# Trojanerinstallation nach Freeware-Suche



## micki (16 Dezember 2011)

Guten Tag zusammen,

ich hatte heute morgen auch eine "Mahnung" von diesem Verein in der Mailbox. Mal davon abgesehen das diese Forderungen sowieso absurd sind ist es kriminell mit Hilfe von Malware an Postadressen zu kommen (In der Mail steht meine Postanschrift).
Ich hatte nach einem freewareprog gesucht und bin dummerweise auf deren Link gelandet wo die Installationsroutine sofort startete, die ich ebenso sofort unterbrach. Gleichzeitig hatte ich eine Warnung von meinem Virenscanner: TR/Spy.550920.3. Normalerweise gehört dieser Verein dafür verklagt!
Die "normale" Telefonakquise ist schon unter Strafe verboten.
Unglaublich.


----------



## Nutzlosbranche (16 Dezember 2011)

Und da Du Dich bei denen angemeldet hast, haben die natürlich Deine Postadresse. Wie willst Du sonst auf einen Link von denen kommen?
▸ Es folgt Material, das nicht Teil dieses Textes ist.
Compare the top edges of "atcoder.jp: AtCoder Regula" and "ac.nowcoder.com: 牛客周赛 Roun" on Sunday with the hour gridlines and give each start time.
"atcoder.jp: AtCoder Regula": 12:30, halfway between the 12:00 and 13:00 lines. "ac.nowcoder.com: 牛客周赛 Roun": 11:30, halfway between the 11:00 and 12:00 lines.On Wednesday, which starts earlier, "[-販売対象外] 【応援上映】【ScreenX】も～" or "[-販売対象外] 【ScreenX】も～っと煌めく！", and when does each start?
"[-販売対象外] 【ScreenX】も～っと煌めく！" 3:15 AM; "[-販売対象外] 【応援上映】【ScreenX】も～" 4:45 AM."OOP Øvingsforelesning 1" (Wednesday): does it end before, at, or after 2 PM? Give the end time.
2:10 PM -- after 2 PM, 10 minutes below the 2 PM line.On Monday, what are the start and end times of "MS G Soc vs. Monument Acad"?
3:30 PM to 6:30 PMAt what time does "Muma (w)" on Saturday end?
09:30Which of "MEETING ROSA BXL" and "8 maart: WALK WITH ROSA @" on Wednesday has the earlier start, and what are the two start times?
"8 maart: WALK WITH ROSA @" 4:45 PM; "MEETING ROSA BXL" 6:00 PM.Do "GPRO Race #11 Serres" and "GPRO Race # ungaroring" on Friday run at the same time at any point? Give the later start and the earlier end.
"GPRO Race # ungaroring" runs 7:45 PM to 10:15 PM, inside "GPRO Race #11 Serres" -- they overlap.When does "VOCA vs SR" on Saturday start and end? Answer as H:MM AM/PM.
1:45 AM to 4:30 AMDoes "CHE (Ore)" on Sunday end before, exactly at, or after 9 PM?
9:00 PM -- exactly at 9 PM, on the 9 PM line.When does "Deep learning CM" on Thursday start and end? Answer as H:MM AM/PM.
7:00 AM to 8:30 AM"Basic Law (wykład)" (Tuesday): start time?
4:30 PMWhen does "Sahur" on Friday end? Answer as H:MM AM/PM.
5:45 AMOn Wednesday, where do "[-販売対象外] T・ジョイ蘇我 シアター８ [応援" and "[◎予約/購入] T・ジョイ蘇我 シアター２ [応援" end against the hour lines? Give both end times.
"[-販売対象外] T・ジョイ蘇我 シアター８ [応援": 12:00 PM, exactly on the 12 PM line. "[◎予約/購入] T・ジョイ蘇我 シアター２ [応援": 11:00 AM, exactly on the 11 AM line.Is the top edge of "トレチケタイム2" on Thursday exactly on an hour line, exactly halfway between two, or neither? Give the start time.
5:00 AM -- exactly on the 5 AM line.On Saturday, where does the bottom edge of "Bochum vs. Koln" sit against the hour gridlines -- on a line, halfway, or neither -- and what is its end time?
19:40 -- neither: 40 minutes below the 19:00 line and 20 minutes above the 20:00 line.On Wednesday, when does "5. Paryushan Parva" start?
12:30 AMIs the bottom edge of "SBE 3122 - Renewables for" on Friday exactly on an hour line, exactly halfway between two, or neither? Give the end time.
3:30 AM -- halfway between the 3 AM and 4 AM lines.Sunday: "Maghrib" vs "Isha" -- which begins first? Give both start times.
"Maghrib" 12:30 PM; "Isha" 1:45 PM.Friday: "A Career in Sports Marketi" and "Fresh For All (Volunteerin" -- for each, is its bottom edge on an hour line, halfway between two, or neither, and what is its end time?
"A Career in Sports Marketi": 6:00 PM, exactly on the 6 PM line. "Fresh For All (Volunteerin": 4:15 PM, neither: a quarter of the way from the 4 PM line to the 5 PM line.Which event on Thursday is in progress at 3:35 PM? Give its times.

Bei top-of-software ist es so, dass 99,999% der Software direkt vom Server des Original-Herstellers lädt, also nur dahin verlinkt. Nur wenige Software wird woanders her geladen. Und wenn man bei seinem Browser es so eingestellt hat, dass nach dem herunterladen gleich automatisch die Software gestartet/installiert wird, sollte man die Einstellung mal raus nehmen.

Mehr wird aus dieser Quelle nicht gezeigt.